Sparks: US oil prices flip-flop ahead of Trump's deadline to bomb Iranian power plants
The threat of absolute power corrupts markets long before the first bomb falls, a lesson Carthage learned and every subsequent empire has forgotten at its own peril.
The supreme art of war is to subdue the enemy without fighting, not to announce a timetable for your own strategic paralysis.
Fluctuating prices reveal a national credit strained by the whims of a single man, a structural weakness no republic can long afford.
Observing the slight, daily variations in price reveals not a rational market but a nervous system flinching in anticipation of a shock it cannot yet calculate.
Nothing so concentrates a speculator's mind on the moral dimensions of foreign policy as the chance to turn a quick profit on the announcement of its failure.
A deadline for violence is the confession of a mind that has run out of every other idea.
We secretly delight in the spectacle of our own impending ruin, betting on it even as we publicly decry its architect.
In matters of grave importance, the fluctuation of price, not the constancy of principle, reveals the true national character.
This mechanism of threat and market response operates not on logic but on the crude arithmetic of fear, a most unimaginative and predictable sequence.
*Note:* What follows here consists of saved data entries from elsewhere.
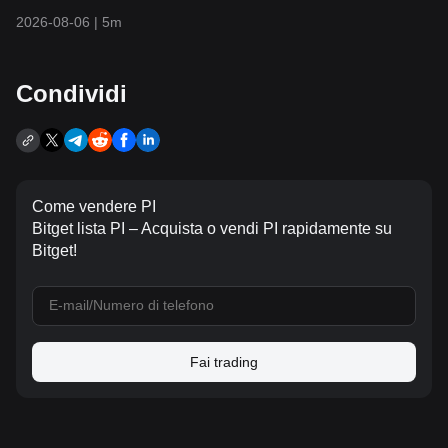
2026-08-06
|
5m
Condividi
Come vendere PI
Bitget lista PI – Acquista o vendi PI rapidamente su
Bitget!
Fai trading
A proposition that begins with an ultimatum and concludes with violence is not statecraft but a failure of geometry.
From this vantage, one observes the peculiar local custom of pricing catastrophe in advance, as if it were a commodity like any other.
Hateful things: a market that treats the promise of distant suffering as a thing to be traded.
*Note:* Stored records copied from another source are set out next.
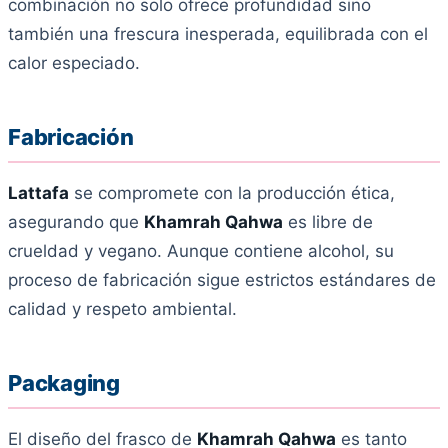
combinación no solo ofrece profundidad sino
también una frescura inesperada, equilibrada con el
calor especiado.
Fabricación
Lattafa
se compromete con la producción ética,
asegurando que
Khamrah Qahwa
es libre de
crueldad y vegano. Aunque contiene alcohol, su
proceso de fabricación sigue estrictos estándares de
calidad y respeto ambiental.
Packaging
El diseño del frasco de
Khamrah Qahwa
es tanto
One must draw the isothermal lines connecting the rhetoric of power, the anxiety of the market, and the impending ecological shock to the river systems.
Declaring a deadline for violence is the political equivalent of educating women for weakness - it creates the very instability it claims to prevent.
Setting a date for the abandonment of reason and the embrace of force mocks the very principles of justice and deliberation that power claims to uphold.